------ Material for this exercise ------

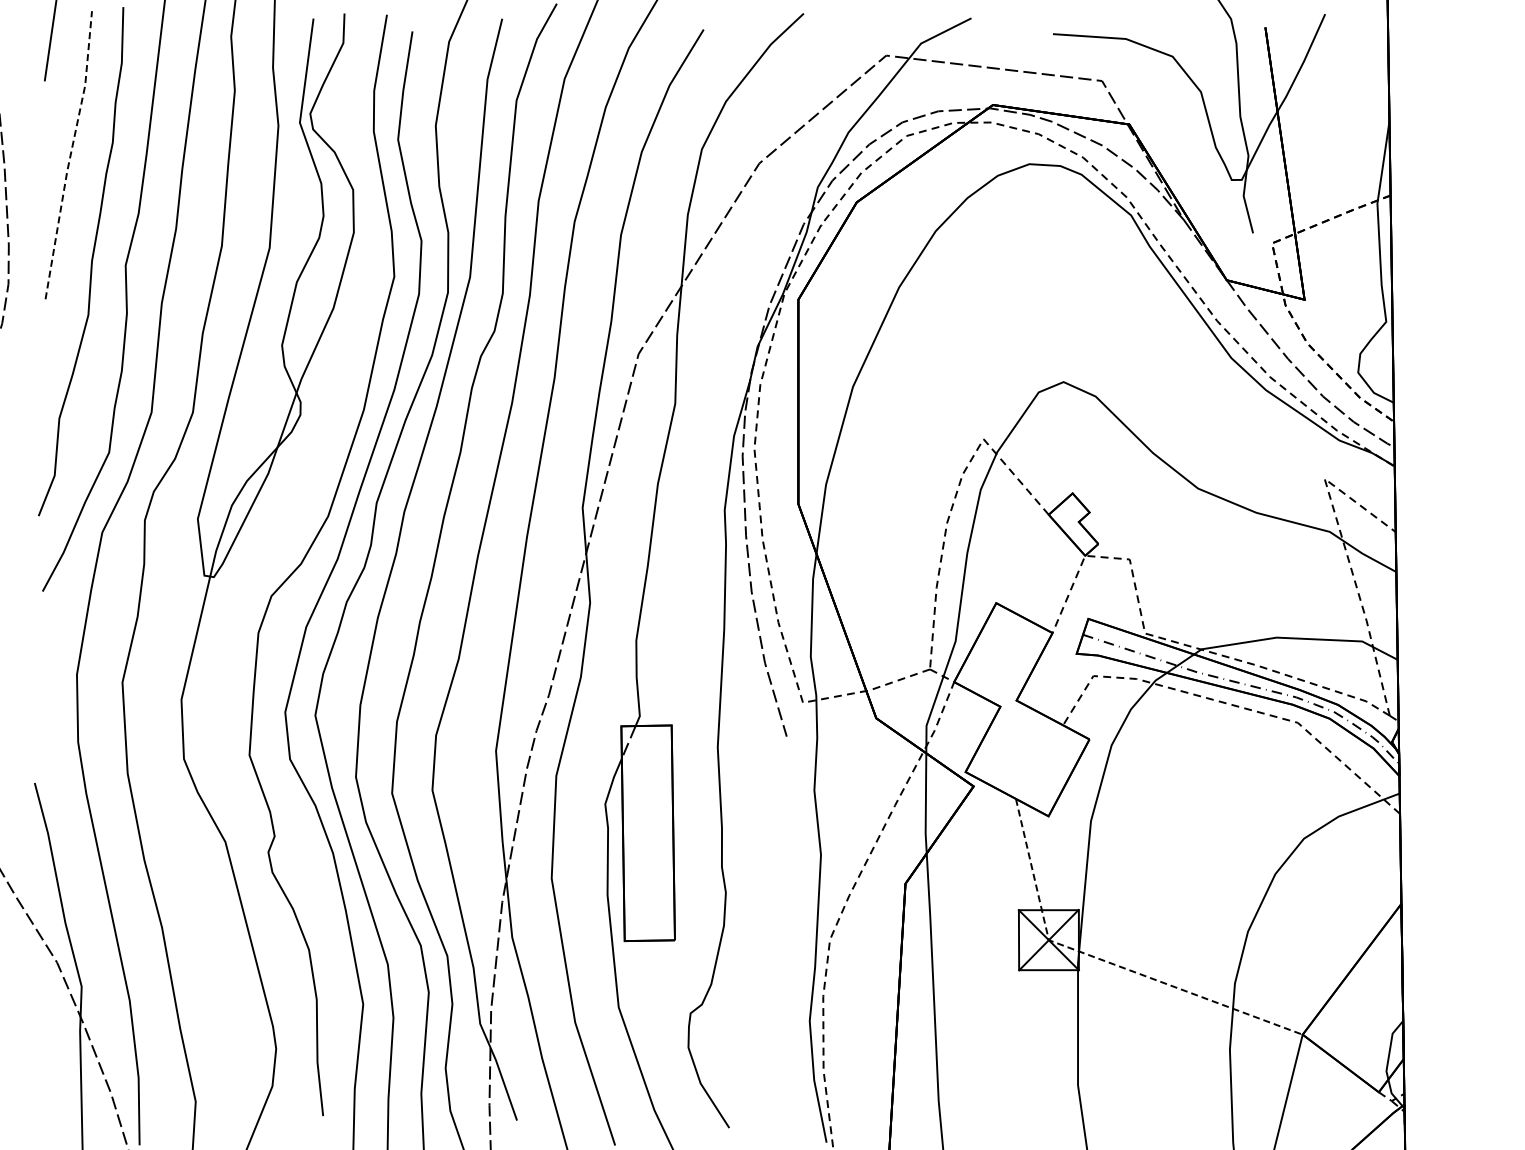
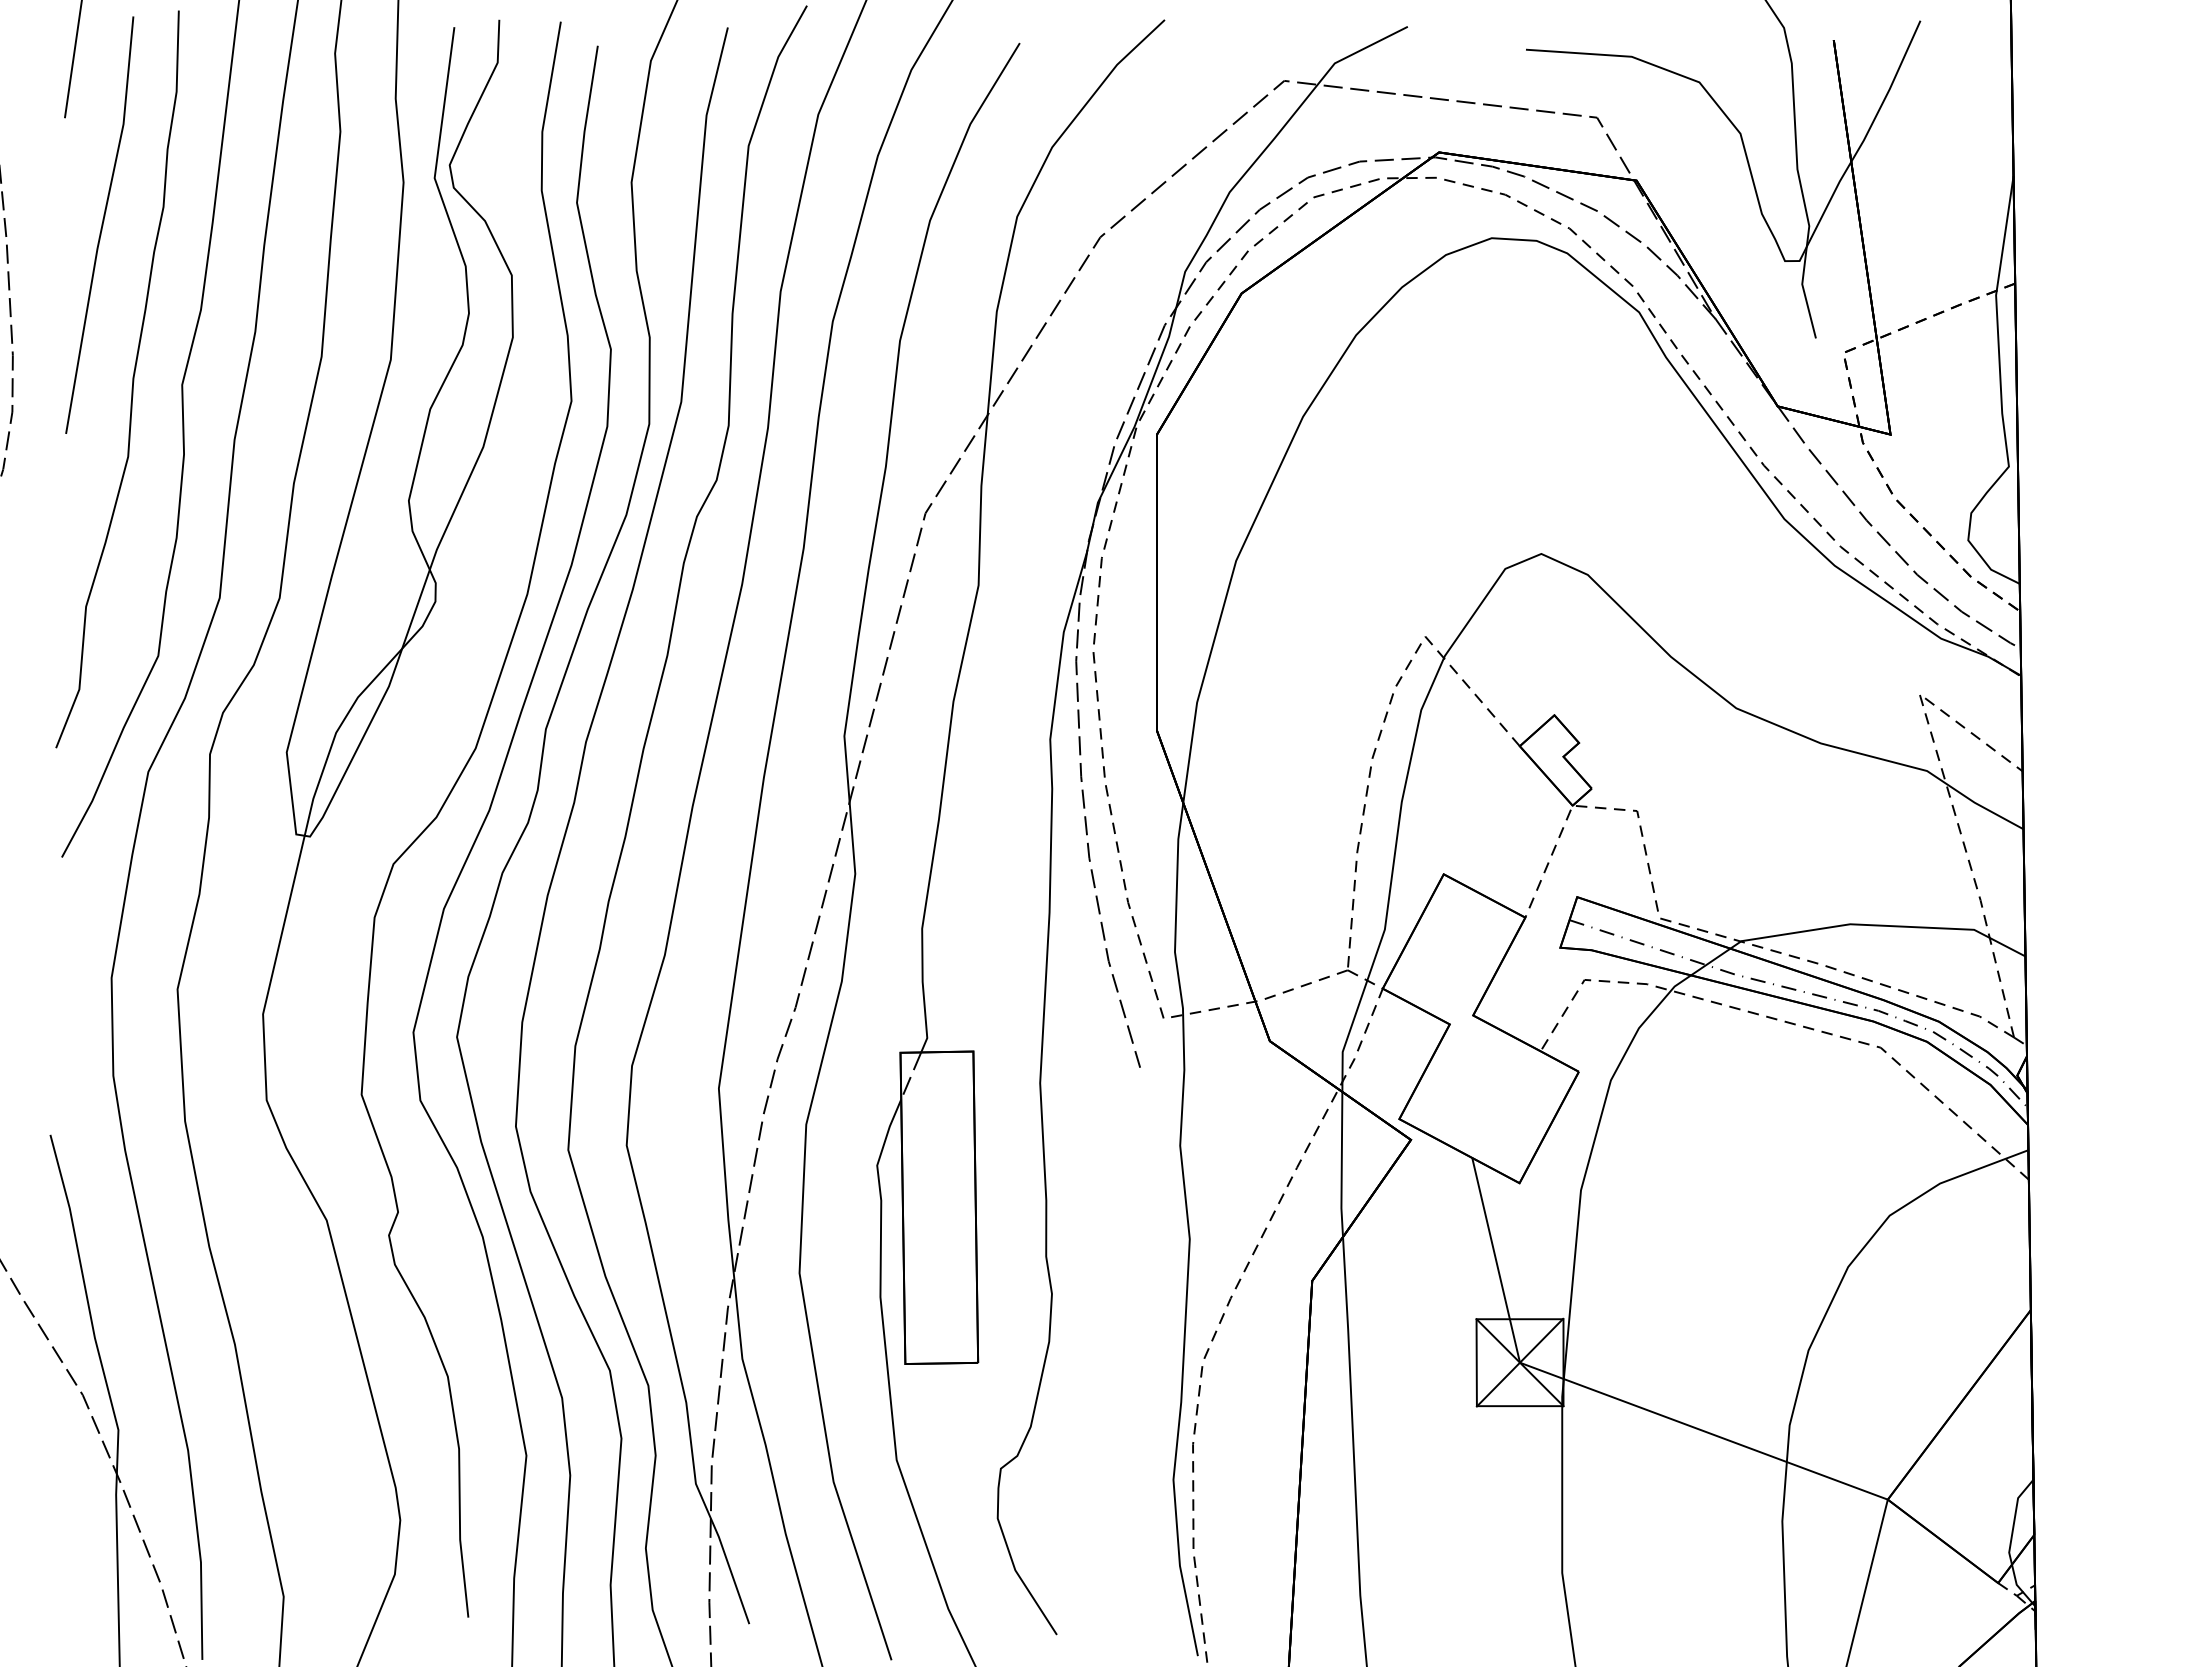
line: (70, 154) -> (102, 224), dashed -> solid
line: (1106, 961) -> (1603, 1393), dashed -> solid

------
------ Material for this exercise ------

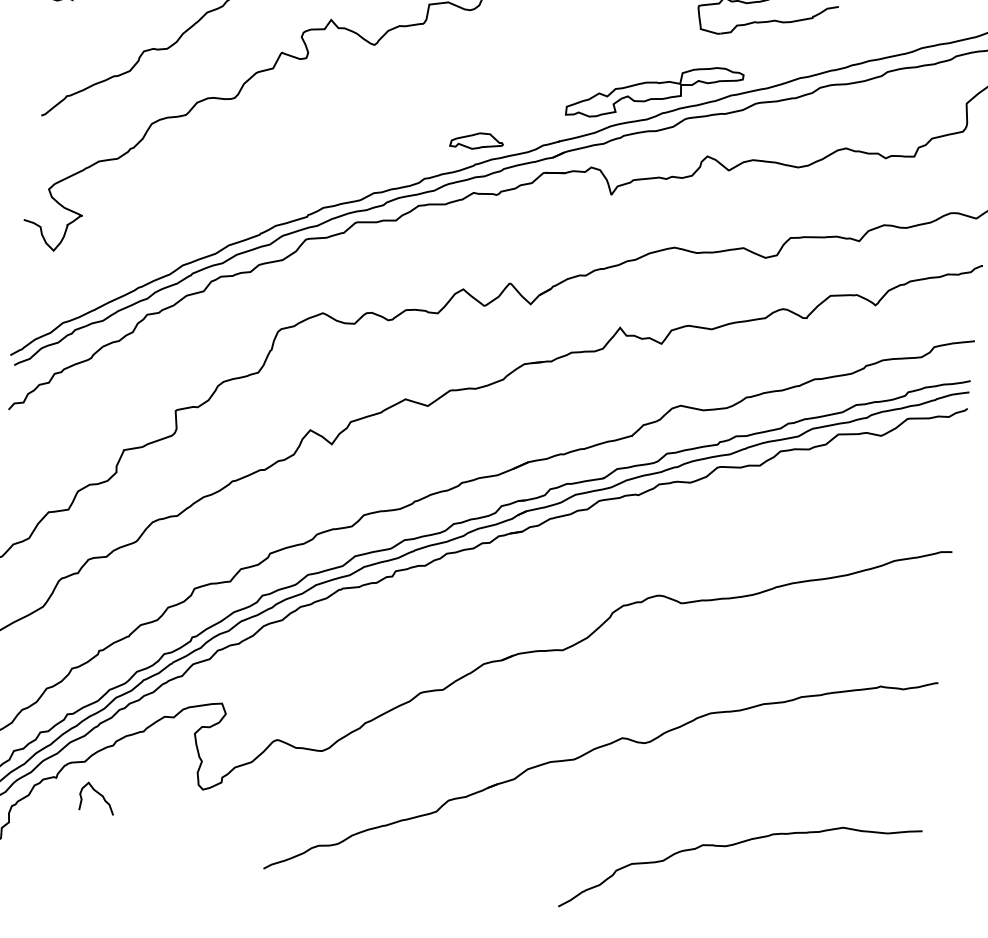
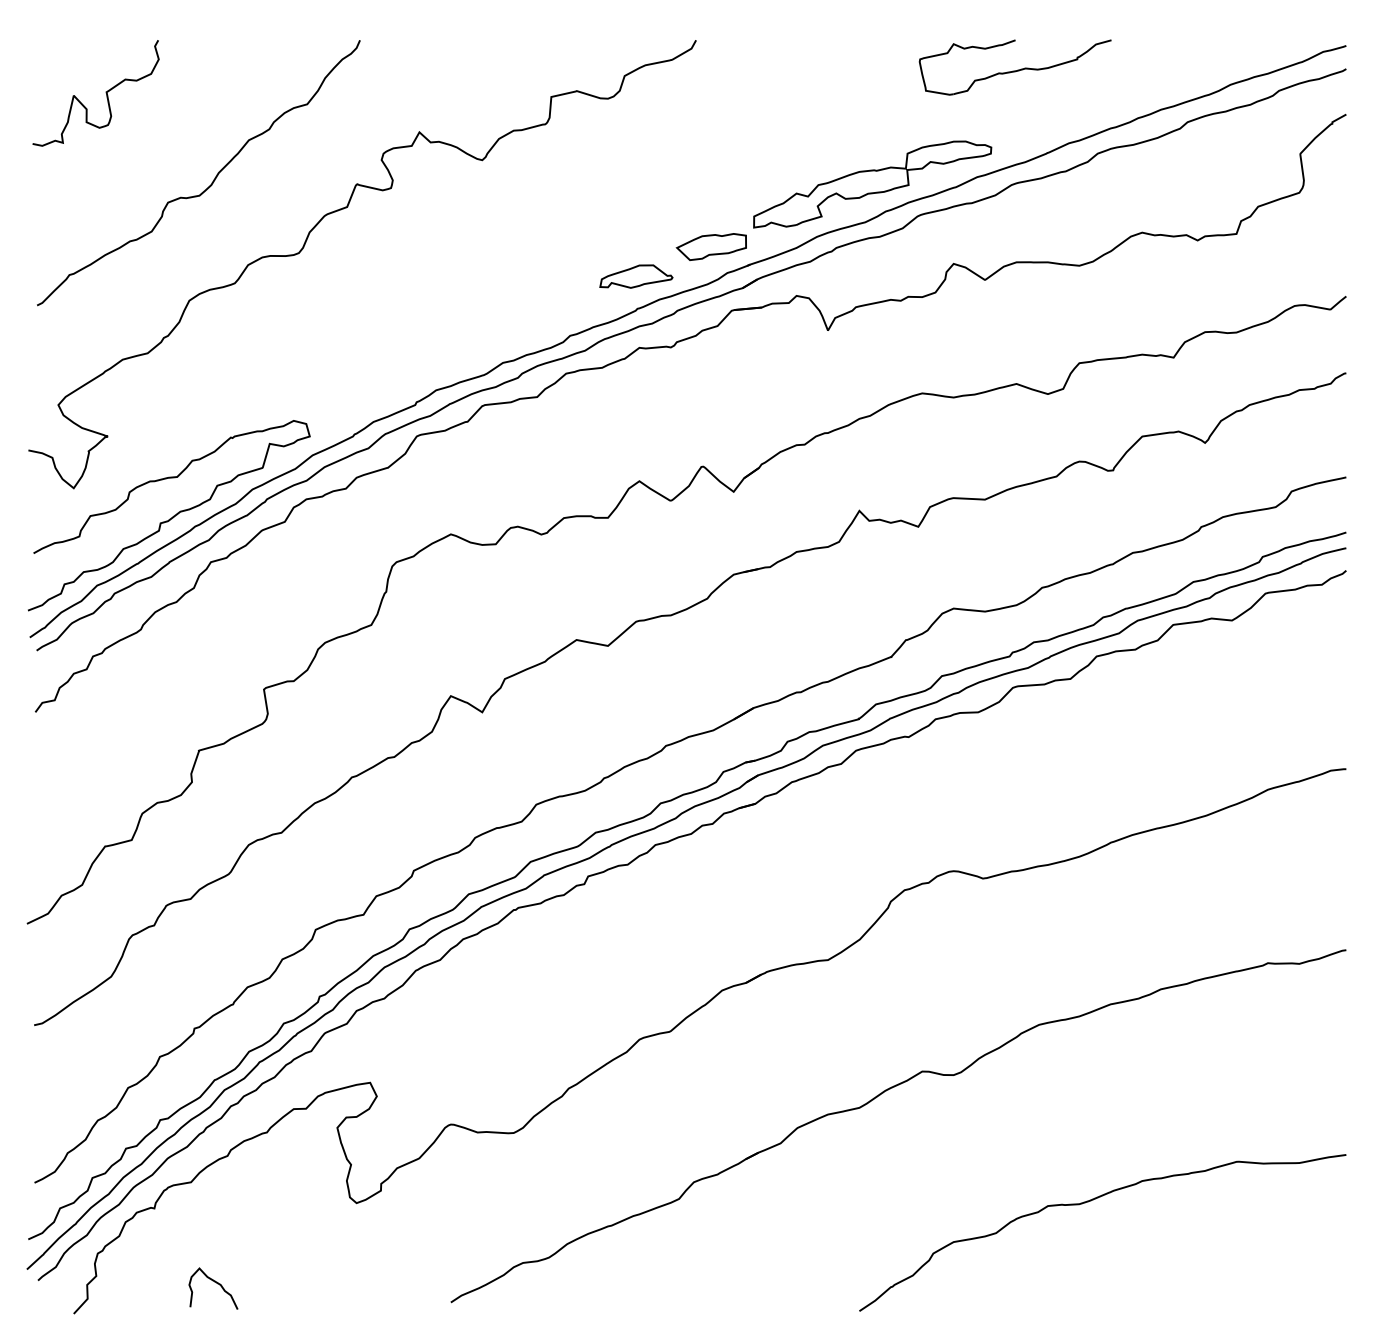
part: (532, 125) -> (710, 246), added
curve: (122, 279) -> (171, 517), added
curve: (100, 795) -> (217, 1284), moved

------

● **How to complete this task**
In the entries above, copy each line that contains the string "dashed".

● **Answer box**
line: (70, 154) -> (102, 224), dashed -> solid
line: (1106, 961) -> (1603, 1393), dashed -> solid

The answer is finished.